TASK:
Give the line containing "Stand where the" again, exactly, along with all later lines of the entries, through the last one.

Stored data entries:

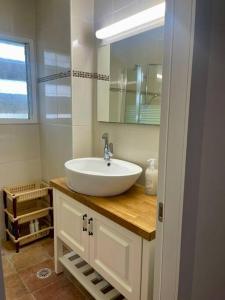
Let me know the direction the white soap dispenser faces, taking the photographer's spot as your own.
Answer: facing the viewer and to the left of the viewer

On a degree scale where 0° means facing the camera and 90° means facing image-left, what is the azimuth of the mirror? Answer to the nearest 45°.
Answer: approximately 45°

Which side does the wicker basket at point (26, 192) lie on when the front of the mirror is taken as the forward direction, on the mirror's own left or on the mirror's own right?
on the mirror's own right

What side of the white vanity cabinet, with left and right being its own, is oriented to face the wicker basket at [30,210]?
right

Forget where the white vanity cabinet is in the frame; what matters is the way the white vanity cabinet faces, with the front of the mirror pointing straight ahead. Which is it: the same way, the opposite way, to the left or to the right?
the same way

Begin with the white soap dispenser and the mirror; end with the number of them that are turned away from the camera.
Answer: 0

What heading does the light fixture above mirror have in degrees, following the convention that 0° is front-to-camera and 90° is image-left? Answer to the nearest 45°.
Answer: approximately 45°
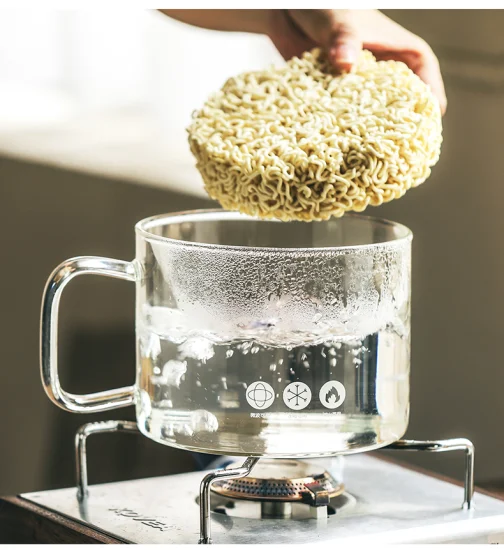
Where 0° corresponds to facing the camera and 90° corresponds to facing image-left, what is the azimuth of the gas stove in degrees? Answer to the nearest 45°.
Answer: approximately 45°
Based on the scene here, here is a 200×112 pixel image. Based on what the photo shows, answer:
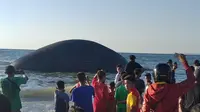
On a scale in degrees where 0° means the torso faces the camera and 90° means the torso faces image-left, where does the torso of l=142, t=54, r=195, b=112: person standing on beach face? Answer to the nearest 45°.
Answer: approximately 180°

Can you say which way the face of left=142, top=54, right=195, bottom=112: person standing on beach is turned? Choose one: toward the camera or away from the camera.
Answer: away from the camera

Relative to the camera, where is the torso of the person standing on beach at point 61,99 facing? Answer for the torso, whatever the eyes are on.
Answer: away from the camera

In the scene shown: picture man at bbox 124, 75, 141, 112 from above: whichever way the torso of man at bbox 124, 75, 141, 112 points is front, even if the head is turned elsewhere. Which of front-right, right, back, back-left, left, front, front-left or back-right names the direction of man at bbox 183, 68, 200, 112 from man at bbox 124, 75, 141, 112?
back-right

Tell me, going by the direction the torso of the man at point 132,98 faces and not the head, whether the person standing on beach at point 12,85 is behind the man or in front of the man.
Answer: in front

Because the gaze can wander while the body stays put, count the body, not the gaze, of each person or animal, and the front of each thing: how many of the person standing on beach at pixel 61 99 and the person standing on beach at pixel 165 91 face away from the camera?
2

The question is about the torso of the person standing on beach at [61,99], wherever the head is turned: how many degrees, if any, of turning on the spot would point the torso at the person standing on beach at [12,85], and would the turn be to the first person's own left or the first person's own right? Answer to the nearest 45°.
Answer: approximately 90° to the first person's own left

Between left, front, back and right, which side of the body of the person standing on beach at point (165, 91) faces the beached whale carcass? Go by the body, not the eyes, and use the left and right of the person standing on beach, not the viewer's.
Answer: front

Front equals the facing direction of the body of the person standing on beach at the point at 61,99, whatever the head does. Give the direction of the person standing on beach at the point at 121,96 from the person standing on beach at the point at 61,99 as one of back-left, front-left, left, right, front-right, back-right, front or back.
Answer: right
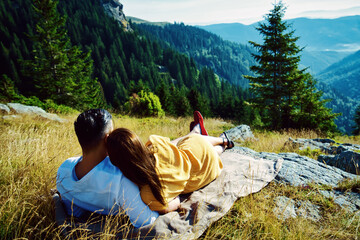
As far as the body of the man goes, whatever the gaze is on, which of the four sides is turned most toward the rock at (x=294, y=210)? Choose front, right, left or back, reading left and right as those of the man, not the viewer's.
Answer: right

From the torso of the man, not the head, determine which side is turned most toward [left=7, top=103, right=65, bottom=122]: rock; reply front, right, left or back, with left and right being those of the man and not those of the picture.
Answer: front

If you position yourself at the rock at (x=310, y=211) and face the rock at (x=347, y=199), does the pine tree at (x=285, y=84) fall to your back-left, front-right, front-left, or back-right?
front-left

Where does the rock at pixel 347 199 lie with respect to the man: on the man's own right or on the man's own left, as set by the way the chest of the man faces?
on the man's own right

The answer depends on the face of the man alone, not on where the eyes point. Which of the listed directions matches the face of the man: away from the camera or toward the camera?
away from the camera

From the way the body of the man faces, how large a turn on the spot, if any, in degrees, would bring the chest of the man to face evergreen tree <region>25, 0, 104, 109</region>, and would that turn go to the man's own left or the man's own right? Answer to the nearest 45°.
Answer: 0° — they already face it

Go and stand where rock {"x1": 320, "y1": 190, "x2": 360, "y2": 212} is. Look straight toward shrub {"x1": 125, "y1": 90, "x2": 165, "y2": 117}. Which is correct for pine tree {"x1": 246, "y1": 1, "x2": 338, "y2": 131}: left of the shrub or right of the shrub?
right

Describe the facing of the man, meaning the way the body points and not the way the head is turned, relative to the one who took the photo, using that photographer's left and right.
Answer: facing away from the viewer

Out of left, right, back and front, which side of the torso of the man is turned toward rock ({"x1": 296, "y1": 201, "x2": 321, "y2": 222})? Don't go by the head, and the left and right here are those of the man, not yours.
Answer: right

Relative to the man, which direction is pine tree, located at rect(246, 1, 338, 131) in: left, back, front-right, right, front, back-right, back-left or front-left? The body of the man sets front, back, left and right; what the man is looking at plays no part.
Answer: front-right

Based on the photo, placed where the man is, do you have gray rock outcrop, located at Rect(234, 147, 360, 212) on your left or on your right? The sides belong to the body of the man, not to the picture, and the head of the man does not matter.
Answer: on your right
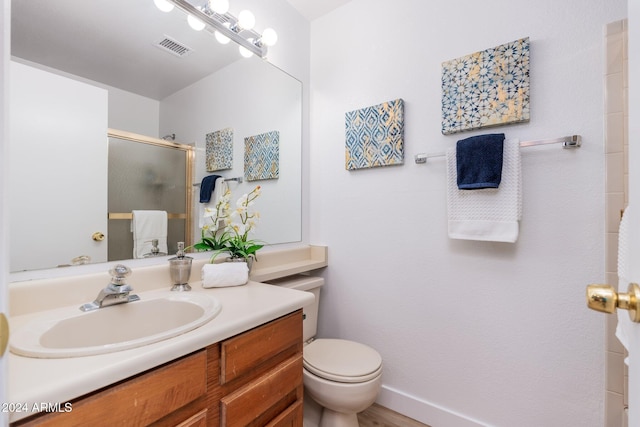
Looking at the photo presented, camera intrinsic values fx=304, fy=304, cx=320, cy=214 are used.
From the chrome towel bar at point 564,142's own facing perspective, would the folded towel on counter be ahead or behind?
ahead

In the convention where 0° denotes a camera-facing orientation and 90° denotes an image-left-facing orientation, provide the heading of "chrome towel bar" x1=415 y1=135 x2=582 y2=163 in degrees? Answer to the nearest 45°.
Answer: approximately 45°

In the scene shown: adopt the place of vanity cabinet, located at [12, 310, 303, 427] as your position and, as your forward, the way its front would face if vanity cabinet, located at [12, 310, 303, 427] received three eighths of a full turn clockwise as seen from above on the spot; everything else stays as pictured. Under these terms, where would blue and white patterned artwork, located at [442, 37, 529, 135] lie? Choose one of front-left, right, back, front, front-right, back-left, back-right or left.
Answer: back

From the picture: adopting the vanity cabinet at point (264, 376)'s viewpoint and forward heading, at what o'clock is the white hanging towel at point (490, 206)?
The white hanging towel is roughly at 10 o'clock from the vanity cabinet.

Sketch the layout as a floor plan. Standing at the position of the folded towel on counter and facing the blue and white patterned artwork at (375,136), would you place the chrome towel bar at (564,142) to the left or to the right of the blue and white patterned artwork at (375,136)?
right

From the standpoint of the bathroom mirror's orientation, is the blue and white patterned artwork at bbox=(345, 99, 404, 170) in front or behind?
in front

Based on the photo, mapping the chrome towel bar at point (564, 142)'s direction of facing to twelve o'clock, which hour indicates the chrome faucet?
The chrome faucet is roughly at 12 o'clock from the chrome towel bar.

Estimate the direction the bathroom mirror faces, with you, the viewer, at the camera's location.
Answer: facing the viewer and to the right of the viewer

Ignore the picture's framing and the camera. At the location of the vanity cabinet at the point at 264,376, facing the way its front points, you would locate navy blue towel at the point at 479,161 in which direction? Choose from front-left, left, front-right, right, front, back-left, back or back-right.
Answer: front-left

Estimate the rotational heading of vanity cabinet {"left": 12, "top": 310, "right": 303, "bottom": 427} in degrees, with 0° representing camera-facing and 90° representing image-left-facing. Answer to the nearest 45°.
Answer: approximately 315°

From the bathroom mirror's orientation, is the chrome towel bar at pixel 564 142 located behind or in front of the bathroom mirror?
in front

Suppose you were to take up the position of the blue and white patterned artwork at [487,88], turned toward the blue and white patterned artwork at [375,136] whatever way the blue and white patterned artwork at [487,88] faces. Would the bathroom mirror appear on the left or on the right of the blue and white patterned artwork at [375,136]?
left

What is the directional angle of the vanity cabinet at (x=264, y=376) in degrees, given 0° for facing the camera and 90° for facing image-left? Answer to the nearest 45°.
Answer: approximately 315°
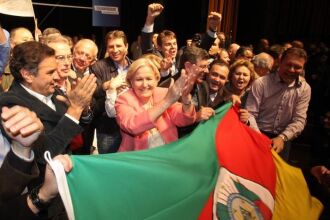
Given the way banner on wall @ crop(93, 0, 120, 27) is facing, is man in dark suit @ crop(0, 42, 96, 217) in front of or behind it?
in front

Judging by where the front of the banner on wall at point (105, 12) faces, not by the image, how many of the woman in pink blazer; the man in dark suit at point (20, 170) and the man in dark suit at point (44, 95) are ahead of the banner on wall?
3

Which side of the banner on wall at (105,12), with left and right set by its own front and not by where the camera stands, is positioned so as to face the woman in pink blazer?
front

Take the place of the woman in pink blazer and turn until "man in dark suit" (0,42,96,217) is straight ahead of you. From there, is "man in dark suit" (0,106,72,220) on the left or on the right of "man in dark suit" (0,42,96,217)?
left

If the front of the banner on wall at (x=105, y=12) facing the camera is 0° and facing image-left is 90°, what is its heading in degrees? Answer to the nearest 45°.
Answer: approximately 0°

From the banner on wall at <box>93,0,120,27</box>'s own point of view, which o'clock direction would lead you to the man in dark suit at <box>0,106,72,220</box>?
The man in dark suit is roughly at 12 o'clock from the banner on wall.
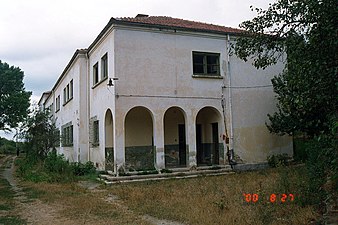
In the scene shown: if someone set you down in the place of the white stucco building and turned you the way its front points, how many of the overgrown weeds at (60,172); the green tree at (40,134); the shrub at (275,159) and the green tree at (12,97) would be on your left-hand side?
1

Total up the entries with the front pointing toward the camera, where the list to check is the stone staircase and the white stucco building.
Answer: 2

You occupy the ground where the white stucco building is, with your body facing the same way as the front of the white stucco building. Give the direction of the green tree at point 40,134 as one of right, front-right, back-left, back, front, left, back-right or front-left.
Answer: back-right

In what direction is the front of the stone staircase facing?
toward the camera

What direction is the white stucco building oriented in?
toward the camera

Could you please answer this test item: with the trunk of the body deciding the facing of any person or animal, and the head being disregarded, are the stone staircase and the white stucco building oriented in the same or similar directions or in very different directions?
same or similar directions

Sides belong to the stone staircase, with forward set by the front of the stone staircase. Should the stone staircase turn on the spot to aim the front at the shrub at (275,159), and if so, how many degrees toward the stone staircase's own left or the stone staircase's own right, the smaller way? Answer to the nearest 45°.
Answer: approximately 135° to the stone staircase's own left

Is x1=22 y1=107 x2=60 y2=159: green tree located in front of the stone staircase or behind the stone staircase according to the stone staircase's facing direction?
behind

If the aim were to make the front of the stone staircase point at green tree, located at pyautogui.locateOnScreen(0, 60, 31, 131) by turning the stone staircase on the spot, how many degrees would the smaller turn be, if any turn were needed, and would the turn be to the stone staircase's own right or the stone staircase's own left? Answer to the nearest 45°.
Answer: approximately 135° to the stone staircase's own right

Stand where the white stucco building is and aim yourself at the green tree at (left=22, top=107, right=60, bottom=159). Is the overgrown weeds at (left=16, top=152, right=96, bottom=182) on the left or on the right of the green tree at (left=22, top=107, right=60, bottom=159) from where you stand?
left

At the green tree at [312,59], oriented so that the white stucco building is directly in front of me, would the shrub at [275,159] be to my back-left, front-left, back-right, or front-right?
front-right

RESPONSE BELOW:
Stand where the white stucco building is and aim yourself at the green tree at (left=22, top=107, right=60, bottom=159). Is the overgrown weeds at (left=16, top=152, right=96, bottom=182) on the left or on the right of the green tree at (left=22, top=107, right=60, bottom=159) from where you stand?
left

At the green tree at [312,59], oriented so that the white stucco building is directly in front of me, would the shrub at [275,159] be to my back-left, front-left, back-right, or front-right?
front-right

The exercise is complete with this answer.